The microchip: why it matters and what to check
A microchip is a passive electronic transponder about the size of a grain of rice, implanted under the skin at the back of your pet’s neck. It emits a unique identification number when scanned. In the context of international pet travel, it serves one critical purpose: it is the legal link between your pet and their vaccination and health records.
The ISO standard matters. The international standard for pet microchips is ISO 11784/11785, which specifies a 15-digit alphanumeric code transmitted at 134.2 kHz. Many pets microchipped in the U.S. before the mid-2010s have older 9- or 10-digit chips that transmit at 125 kHz. These older chips may not be readable by all international scanners, and some destinations explicitly require the 15-digit standard.
If you are not sure what chip your pet has, ask your vet to scan it and record the full chip number. If the number has fewer than 15 digits, consider having a 15-digit ISO-compliant chip added (the old one can remain in place). USDA APHIS recommends carrying a portable scanner capable of reading 125 kHz chips as a backup.
The order that catches people off guard: chip first, then vaccine
For most international destinations, the rule is unambiguous: the microchip must be implanted before or at the same time as the first rabies vaccination. Not after.
Why does this matter? Because the microchip is the identity. When a vet records a rabies vaccination, they record it against the animal identified by the chip number. If the chip is implanted after the vaccine was given, there is no official link proving the vaccinated animal is the one carrying the chip. Most destination authorities will treat the vaccination as invalid and require starting over from the beginning.
This is the most common, and most frustrating, mistake in international pet relocation preparation. Check the date of your pet’s microchip implantation versus the date of their first rabies vaccine before you start planning international travel.
Rabies vaccine requirements: not just “vaccinated”
Every international destination that accepts dogs and cats requires a valid rabies vaccination. But “valid” has more conditions than many owners realize:
Current (not expired): The vaccine must be in-date on the day you travel, not just on the day the health certificate is issued. Vaccines typically last 1 or 3 years — check the specific vaccine product used.
Dated records: The vaccination record must include: the vet’s name and license number, the vaccine product name, the lot number, the date administered, and the expiry date. A certificate that just says “rabies — vaccinated” may not be sufficient.
After the microchip (for most destinations): As described above — the vaccine record is only as valid as the microchip date that precedes it.
Primary course: Many destinations require a complete primary vaccination course — some require just one vaccine (for countries like Canada and the EU, one valid vaccine is usually sufficient once the primary series is established). Japan requires two primary vaccines given at least 30 days apart, after microchipping.
The titer test: the step that takes the longest
A rabies titer test measures the level of rabies antibody in your pet’s blood. A passing result (≥0.5 IU/mL on the FAVN test, the gold standard) confirms that the vaccine produced an adequate immune response.
Which countries require it from the U.S.: Japan, Australia, New Zealand, Singapore, Taiwan, and Hawaii (which operates under state quarantine rules). The EU, UK, Canada, and most other destinations do NOT require a titer test for pets traveling from the U.S., because the U.S. is on their approved-country lists.

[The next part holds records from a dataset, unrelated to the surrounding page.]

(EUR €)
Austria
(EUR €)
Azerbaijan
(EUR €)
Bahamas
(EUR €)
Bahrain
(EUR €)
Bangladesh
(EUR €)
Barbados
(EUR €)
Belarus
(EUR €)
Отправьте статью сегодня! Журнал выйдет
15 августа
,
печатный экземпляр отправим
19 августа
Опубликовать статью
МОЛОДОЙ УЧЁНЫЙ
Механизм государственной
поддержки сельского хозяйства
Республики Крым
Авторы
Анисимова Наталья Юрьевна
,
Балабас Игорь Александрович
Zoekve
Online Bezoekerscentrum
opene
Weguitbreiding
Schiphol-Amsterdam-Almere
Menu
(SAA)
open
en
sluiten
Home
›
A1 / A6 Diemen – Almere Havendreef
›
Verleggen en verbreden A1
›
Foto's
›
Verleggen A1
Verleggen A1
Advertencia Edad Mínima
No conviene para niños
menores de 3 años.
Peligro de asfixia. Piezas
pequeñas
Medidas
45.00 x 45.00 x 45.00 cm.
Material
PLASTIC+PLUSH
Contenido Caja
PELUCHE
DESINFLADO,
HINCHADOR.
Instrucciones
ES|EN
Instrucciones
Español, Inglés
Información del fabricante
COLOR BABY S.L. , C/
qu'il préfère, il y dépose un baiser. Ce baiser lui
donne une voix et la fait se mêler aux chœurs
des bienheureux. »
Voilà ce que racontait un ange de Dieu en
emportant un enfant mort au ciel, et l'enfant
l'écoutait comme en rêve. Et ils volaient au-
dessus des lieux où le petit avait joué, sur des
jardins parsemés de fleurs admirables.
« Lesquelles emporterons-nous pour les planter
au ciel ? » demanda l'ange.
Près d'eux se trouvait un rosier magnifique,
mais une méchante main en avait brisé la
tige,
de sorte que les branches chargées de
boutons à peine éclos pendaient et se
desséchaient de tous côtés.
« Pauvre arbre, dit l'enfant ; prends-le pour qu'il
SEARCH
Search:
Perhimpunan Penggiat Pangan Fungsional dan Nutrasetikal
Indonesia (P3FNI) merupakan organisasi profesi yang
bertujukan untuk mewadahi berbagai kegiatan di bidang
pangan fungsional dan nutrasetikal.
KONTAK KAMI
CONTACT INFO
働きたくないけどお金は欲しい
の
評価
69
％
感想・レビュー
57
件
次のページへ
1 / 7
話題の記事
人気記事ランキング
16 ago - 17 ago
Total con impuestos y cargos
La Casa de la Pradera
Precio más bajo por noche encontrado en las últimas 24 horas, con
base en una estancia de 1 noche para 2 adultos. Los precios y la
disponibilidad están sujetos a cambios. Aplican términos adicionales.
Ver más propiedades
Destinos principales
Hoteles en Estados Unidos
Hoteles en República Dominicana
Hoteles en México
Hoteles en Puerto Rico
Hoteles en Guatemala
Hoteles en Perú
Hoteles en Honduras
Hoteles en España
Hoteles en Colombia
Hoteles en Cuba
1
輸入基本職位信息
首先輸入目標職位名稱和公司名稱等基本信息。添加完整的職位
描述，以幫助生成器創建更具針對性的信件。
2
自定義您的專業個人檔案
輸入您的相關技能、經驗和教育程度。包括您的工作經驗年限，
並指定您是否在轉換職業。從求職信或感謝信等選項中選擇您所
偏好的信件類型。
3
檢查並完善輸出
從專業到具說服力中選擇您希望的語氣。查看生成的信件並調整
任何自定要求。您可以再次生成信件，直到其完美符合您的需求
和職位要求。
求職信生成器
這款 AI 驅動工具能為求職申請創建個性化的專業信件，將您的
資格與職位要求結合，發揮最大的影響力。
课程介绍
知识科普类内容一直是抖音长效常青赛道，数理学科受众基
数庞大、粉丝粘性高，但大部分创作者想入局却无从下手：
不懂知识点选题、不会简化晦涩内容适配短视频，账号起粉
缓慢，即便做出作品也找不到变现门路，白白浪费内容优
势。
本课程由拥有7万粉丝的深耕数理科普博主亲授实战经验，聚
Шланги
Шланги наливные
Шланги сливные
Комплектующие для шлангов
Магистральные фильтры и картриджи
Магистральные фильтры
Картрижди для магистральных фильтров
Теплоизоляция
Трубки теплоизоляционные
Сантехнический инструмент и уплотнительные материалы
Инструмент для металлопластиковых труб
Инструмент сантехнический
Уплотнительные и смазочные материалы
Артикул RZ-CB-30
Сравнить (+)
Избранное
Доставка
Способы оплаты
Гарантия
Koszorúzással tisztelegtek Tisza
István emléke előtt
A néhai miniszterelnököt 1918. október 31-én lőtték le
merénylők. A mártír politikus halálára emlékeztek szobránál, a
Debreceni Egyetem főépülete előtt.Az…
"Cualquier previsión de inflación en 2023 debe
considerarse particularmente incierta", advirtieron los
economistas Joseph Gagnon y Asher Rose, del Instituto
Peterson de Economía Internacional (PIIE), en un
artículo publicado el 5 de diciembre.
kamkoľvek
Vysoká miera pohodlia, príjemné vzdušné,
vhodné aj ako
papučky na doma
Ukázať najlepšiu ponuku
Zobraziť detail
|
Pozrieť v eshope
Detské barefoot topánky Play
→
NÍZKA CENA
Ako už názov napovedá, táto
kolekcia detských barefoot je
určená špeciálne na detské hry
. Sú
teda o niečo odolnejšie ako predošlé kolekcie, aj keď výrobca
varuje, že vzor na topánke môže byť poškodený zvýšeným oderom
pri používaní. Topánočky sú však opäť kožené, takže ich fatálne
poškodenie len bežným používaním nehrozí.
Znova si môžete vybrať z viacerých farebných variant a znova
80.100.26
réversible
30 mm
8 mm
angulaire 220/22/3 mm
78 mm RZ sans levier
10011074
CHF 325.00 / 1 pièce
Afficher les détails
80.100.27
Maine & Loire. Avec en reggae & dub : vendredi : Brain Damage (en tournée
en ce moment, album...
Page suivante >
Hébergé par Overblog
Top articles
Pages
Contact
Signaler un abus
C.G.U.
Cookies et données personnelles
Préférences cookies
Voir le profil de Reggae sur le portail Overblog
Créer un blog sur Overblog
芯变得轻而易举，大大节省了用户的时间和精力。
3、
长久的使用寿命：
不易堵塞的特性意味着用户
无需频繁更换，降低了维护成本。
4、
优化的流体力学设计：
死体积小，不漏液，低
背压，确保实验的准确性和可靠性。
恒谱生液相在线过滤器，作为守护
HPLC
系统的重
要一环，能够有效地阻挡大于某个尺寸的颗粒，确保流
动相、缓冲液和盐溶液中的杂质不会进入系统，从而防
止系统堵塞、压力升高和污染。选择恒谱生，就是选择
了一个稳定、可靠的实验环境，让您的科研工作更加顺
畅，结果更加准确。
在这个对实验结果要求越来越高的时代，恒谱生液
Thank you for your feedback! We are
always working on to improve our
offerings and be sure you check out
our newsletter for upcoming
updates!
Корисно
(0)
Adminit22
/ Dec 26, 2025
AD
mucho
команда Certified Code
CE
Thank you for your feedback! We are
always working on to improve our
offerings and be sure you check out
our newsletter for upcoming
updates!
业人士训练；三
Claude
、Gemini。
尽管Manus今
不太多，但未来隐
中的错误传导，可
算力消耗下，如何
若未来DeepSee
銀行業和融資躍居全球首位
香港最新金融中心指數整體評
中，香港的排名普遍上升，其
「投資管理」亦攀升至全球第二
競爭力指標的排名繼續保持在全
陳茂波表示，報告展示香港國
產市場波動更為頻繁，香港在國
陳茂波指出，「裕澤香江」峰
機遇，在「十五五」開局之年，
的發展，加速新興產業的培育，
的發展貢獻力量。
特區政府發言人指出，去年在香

Why the wait period is the critical bottleneck: After a passing titer test is recorded, most countries impose a mandatory wait period — typically 180 days (Japan, Taiwan) or 90 days (Singapore), during which the animal cannot enter the country. This wait begins from the date the blood is drawn, not the date the result comes back.
That means: even if you start immediately, you cannot enter Japan with a new pet in under 6 months — and realistically it takes 9–12 months to complete the full process.
Approved laboratories: The FAVN test must be conducted at a laboratory approved by the destination country. Not all USDA labs qualify. Japan, Australia, and other countries publish lists of approved labs — confirm the lab is approved before submitting the blood sample.
A simplified timeline for destinations that require a titer test
Working backwards from your travel date:
- Travel date — must have all documents, quarantine pre-booked if needed
- 180 days before travel — titer test blood must be drawn (passing result) at an approved lab
- ~30 days before titer test — second (or final) rabies vaccine must have been given
- ~30 days before second vaccine — first rabies vaccine (after microchip)
- One or more days before first rabies vaccine — microchip implanted
- Well before the chip — apply for any required import permit from the destination country
Total: at minimum 8–9 months before travel, assuming every step works on the first attempt.
Use the pet travel readiness checklist tool to turn these requirements into specific target dates for your destination and travel date.
As of this guide’s writing. Always confirm current requirements with the official authority of your destination country before you begin.